Why is it that you are interested in the Apertium project?

I've just known recently the Apertium project and I'm still studying it but my first impressions are very good. Because:

  • It's a (medium-size) open source project, and that means: open discussions and community critical review/thinking, contribution to others beyond this project. I'm sure I will learn a lot.
  • The wiki so far appeared to me just great. Well documented.
  • I've seen there is people here from several different backgrounds and cultures/countries. It seems a lot of fun.
  • Technically, I like the Apertium's interest for less popular languages for which less research is available. That means more fun. And yes, easier to publish ;)
  • Being Spanish, it interests me a lot that the project is funded by the Spanish government and is Spain-based.


My only but is that you don't use statistical learning. Very bad ;) In any case, I've worked little before with rule-based systems and so with this project I will be able to learn and understand that approach. And maybe discover you're right :S Or partially.


Which of the published tasks are you interested in? What do you plan to do?

TODO: Being obliged to expand the GSoC project, I try to delimit officially both things as far as it's me possible and see now both things.

Include a proposal, including

   * a title,
   * reasons why Google and Apertium should sponsor it,
   * a description of how and who it will benefit in society,
   * and a detailed work plan (including, if possible, a brief schedule with milestones and deliverables).

Include time needed to think, to program, to document and to disseminate.


Background & Skills

As I've listed in the first section I have a rich experience with multiple staple tools used for machine translation: transducers, automata, HMMs, grammatical parsers, programming languages parsers, text mining, stemmers, string edit distance algorithms, fuzzy logic...
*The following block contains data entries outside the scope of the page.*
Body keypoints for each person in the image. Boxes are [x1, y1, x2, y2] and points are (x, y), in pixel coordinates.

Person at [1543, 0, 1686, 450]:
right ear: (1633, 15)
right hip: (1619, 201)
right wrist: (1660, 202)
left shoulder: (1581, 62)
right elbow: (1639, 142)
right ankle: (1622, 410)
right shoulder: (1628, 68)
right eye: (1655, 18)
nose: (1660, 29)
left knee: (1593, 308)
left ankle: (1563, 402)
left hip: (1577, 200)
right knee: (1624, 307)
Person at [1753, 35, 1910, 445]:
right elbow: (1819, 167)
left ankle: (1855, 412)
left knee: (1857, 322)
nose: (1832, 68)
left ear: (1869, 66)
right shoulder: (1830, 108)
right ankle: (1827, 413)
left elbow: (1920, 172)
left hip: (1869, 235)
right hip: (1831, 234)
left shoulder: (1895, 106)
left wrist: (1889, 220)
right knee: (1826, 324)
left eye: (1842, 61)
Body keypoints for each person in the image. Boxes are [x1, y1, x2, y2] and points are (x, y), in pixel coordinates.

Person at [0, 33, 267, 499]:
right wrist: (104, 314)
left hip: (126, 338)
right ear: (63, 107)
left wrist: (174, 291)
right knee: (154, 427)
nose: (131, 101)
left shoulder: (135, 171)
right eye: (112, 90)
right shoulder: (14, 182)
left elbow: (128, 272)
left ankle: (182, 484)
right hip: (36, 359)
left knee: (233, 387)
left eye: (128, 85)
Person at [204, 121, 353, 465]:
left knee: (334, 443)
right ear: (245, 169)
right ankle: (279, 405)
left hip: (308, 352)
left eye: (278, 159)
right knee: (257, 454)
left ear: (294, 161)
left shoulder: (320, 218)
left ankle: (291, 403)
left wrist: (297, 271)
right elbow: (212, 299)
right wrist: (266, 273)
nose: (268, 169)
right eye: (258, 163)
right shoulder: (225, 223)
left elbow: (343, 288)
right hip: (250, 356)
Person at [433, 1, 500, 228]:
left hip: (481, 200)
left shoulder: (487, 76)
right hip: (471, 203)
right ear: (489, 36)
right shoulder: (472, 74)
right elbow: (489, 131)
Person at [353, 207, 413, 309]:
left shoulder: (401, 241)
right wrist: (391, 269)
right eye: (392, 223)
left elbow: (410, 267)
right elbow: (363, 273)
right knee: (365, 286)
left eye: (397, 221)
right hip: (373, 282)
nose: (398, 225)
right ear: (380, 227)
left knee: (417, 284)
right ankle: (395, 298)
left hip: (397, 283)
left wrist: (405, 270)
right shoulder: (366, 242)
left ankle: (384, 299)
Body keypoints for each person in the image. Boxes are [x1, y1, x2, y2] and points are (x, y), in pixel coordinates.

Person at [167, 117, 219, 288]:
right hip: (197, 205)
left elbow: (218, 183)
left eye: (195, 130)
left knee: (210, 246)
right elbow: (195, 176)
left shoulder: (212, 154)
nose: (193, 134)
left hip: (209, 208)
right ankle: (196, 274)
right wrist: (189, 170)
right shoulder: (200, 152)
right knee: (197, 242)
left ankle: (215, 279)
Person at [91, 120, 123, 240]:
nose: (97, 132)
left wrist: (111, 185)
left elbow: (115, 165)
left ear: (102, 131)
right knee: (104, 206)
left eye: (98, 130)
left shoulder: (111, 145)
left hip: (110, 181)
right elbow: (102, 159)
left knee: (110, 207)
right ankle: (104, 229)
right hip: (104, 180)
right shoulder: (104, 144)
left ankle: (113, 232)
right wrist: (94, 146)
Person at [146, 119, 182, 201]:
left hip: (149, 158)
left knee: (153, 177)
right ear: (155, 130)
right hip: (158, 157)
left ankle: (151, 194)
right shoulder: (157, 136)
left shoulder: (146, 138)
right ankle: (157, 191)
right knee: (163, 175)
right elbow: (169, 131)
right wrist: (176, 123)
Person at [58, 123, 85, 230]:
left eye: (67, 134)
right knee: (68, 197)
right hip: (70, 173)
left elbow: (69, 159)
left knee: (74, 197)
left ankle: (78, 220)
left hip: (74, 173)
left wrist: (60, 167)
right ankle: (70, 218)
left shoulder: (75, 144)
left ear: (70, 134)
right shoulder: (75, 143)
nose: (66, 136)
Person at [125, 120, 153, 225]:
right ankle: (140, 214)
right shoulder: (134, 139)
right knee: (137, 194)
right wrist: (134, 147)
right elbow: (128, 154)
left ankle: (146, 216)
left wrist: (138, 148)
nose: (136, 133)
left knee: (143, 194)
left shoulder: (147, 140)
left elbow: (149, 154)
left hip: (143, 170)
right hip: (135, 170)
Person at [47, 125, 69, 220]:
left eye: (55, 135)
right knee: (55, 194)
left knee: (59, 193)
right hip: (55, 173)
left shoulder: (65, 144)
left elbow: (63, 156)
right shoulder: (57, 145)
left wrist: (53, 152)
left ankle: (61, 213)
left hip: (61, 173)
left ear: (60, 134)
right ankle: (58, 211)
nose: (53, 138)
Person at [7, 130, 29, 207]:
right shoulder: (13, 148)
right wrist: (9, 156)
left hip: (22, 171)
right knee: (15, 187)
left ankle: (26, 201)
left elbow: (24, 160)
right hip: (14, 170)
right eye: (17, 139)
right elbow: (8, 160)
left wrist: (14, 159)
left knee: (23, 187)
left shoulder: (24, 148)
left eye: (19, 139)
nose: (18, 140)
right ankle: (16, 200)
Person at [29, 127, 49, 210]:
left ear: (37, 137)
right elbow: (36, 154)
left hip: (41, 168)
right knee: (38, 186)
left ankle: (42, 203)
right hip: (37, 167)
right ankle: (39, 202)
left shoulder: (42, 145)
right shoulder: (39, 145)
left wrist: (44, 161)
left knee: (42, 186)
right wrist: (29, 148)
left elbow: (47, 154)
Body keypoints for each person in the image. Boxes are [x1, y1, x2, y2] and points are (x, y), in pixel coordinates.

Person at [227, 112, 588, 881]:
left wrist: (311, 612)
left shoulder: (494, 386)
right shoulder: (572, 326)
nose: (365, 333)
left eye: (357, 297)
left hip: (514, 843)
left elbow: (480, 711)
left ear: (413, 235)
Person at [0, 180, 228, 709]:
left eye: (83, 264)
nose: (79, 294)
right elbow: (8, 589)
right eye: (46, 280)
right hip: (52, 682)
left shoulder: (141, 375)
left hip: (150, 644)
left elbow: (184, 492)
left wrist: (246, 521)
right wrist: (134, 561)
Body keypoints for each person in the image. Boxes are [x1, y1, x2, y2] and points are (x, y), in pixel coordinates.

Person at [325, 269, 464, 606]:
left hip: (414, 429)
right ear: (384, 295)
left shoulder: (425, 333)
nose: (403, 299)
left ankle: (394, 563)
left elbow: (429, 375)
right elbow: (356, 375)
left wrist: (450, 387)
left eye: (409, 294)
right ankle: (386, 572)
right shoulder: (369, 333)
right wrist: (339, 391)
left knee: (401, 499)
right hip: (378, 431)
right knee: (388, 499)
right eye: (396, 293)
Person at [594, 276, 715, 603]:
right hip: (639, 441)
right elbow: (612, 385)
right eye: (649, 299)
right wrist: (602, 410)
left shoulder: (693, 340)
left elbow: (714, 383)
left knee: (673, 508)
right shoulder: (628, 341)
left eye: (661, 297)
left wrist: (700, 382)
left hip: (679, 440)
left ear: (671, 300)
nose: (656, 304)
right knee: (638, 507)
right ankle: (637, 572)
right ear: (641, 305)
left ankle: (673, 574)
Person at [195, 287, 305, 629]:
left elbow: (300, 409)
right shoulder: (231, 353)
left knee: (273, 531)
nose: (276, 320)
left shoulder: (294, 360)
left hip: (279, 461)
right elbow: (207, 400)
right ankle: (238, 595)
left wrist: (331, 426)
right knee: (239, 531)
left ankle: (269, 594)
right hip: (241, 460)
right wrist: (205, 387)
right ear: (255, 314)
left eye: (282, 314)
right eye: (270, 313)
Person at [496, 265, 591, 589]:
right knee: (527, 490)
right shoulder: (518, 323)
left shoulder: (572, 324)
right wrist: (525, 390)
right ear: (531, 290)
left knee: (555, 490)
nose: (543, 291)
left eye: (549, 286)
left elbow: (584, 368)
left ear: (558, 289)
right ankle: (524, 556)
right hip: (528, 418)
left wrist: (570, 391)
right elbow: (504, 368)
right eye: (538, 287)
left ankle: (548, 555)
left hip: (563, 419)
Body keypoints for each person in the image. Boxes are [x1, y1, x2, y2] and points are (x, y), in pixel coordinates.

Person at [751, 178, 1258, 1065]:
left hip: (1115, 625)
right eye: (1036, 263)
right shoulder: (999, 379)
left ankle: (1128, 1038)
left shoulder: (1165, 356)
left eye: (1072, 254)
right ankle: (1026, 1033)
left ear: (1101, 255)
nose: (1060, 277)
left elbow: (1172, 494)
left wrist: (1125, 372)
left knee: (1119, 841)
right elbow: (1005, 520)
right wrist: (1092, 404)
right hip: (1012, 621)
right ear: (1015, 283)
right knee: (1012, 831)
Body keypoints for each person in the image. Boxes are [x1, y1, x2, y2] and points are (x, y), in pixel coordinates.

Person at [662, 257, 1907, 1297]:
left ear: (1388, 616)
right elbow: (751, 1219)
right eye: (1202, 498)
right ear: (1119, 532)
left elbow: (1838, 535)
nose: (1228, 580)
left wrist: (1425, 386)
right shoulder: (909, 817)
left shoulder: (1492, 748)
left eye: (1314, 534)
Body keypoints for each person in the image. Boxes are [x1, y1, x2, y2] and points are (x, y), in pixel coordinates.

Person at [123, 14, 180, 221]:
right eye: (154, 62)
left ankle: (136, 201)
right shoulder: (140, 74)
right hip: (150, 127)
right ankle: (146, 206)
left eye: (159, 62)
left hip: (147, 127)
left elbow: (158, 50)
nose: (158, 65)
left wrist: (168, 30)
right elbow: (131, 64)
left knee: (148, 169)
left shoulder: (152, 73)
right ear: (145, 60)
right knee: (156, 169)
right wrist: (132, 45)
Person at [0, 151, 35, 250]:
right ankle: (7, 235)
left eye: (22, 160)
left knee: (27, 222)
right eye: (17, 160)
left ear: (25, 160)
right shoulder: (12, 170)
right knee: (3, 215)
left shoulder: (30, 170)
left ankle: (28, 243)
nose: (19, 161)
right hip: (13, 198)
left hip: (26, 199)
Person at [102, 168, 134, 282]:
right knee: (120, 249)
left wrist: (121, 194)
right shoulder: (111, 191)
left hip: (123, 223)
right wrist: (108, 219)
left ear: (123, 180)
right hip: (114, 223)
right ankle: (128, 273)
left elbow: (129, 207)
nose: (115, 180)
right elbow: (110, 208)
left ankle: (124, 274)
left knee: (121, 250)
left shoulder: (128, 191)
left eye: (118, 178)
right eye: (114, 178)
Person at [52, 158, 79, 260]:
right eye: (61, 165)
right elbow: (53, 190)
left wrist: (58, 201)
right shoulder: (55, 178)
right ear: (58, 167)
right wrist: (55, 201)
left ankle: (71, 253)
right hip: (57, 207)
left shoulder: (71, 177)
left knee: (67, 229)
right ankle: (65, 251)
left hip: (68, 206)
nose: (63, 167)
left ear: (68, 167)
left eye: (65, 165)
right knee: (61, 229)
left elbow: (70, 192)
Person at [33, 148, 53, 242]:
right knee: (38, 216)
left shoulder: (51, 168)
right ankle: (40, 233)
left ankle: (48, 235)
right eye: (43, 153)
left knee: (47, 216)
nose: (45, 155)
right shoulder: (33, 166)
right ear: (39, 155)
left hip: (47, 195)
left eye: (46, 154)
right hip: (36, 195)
Specifically for transducers, I've recently worked in a seminar on EM Training for Weighted Transducers and I'm about to publish a paper describing my novel conversion of such an algorithm to log space to be able to work with it on a machine in practice. This is not trivial, since both sums and vector operations are involved in the algorithm.

As for open source projects, my biggest contributions are so far:

  • CL-HMM: a HMM library in Common Lisp written from scratch by me that was the work of my bachelor thesis, at Aarhus Universitet. The library was gonna be used in BioLisp at Berkley, but unfortunately the group has ceased operation since 2009.
  • Small contribution to the Anki project, with some plugins, and some scripts for the the sister Ankidroid project.


For more information, please see my CV/Résumé.


Other Commitments

I have for the following 6/7 months no other important commitment and I will focus entirely on my thesis/project.